Remembering Yesterday’s Summer
“I gat one for ya.” His eyes twinkle with nostalgia as his gray hairs glisten in the late afternoon sun. He pulls his readers out of his breast pocket, slides them carefully on his face, and searches precariously through the book of CDs.
“Well, how long is it going to take for you to find it, Ol’ Man?” The crowd roars with laughter as Uncle Jay pulls one after another out before putting them back a few more times.
Putting the chosen CD in and turning the volume up a couple more notches, Uncle Jay snatches his glasses off with his left hand, sticking them back into the breast pocket of his flowered button-down. “Whachu know ’bout that, Young Blood?” The faint thump of drums before the rest of the music oozes in washes over the yard. He closes his eyes and sways with fists clenched to his chest and elbows counting out the rhythm.
“Aww, shit!” In seeming choreographed recognition, lawn chairs rear back as vaselined black bodies lean as perfectly poised plastic cups full of gas station ice and corner store Budweiser allow no drop to spill.
Though you may not drive a great big Cadillac
TV antennas in the back
Ponytails fly in the breeze as little girls run from little boys playing shoot ’em up. They weave carelessly between the knees of grandfathers and uncles, trying to avoid spritzes from neon-colored water guns.
“I said, ‘bring the rest of that potato salad out here!'” Mama yells to one of the teenaged girls putting on lip gloss near the door.
“I heard you!” she snaps back before Auntie slaps her hard in the back of the head for getting smart with her sister.
“You better get her, Girl! She gon’ make me lose my religion out here!”
The bounce of the basketball in the alley and bodies slamming hard against garbage cans send a flurry of profanity into the air.
“What?!? This street ball, nigga. Ain’t no fouls out here!”

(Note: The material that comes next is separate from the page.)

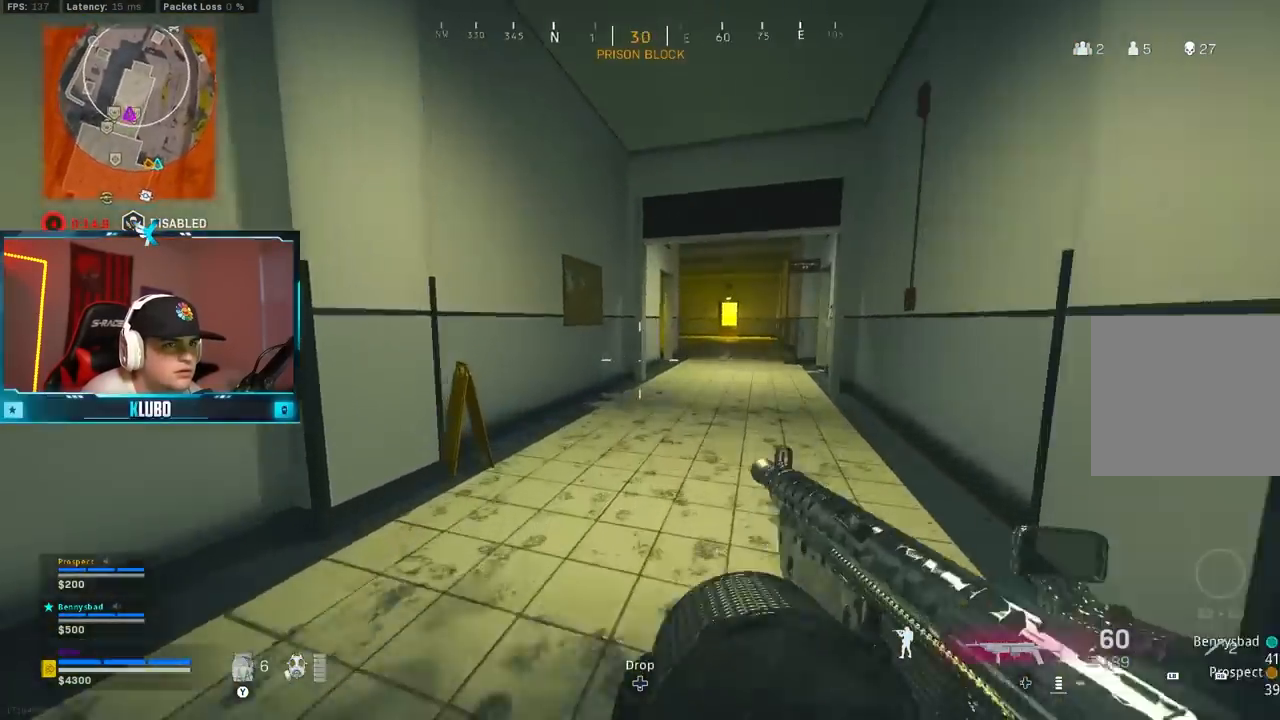
{"buttons": ["A", "Y"], "left_stick": "up", "right_stick": "center", "events": [[50, "right_stick", "right"], [117, "A", "up"], [167, "L3", "down"], [167, "left_stick", "up-right"], [183, "right_stick", "center"], [233, "right_stick", "left"], [383, "L3", "up"], [383, "left_stick", "up"], [417, "A", "down"], [467, "right_stick", "center"], [483, "Y", "down"]]}
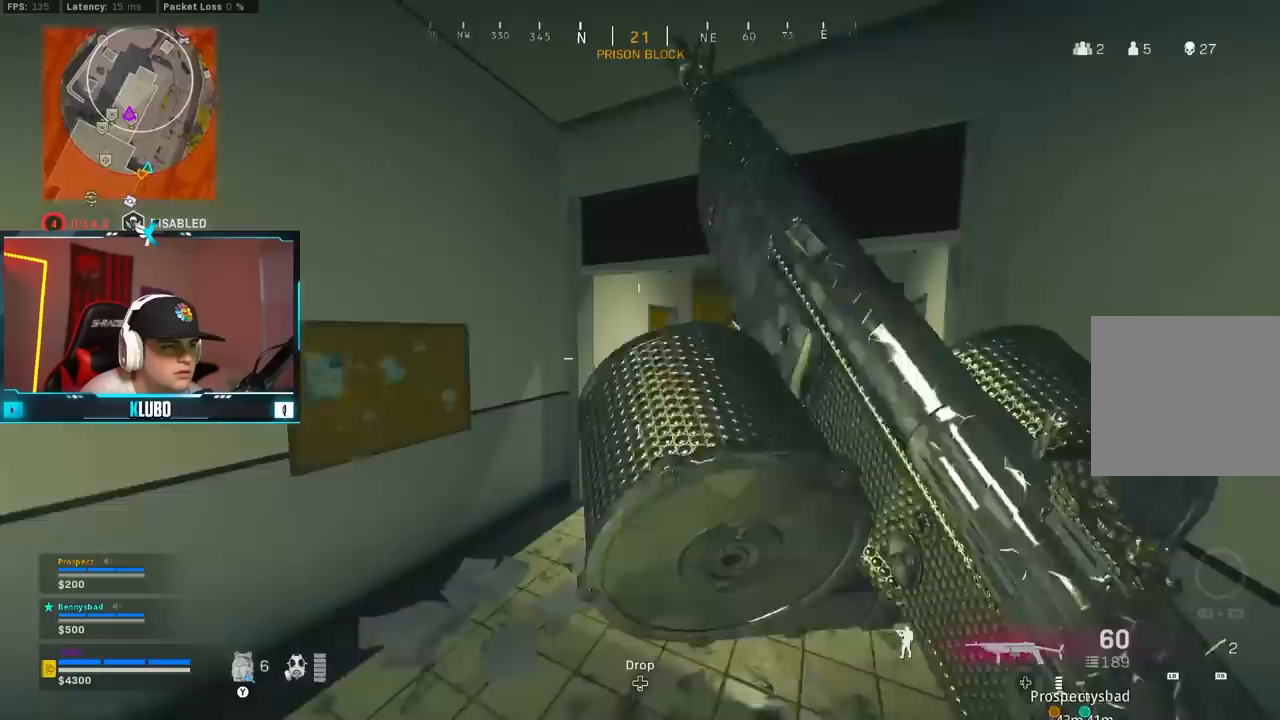
{"buttons": [], "left_stick": "up", "right_stick": "center", "events": [[50, "A", "up"], [50, "Y", "up"], [117, "Y", "down"], [200, "Y", "up"], [283, "Y", "down"], [350, "Y", "up"], [433, "Y", "down"], [500, "Y", "up"]]}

“Whatever, man,” as the bounce of the ball resumes and t-shirts climb up to wipe away sweat from foreheads.
“Take this plate across the street for Miss Mabel, Suga,” Mama tells one of the boys who stops chasing his cousin to tie his shoe. “Tell her we’ll bring her pound cake over there once it cools off.”
“Yes, Ma’am,” he says, running toward the front of the house with the foil-covered plate guiding the way.
Daddy slides up next to Mama, patting her on her backside and kissing her on the neck as he slides a rib from the pan.
“I see you, Boy! You ain’t slick!” She giggles as she shoos him away from her unblessed food.
“I love yo’ cookin’, Baby! I can’t help it,” he says as he two steps back to his lawn chair to hold court in the middle of the yard.
“I got three and a possible!” sounds from the card table in the shade. “Y’all ain’t ready for us!”
“Whachu think this is? I’m gon’ whoop yo’ ass in Spades, and if you act right, I’m gon’ whoop yo’ ass in some Dominos, too!”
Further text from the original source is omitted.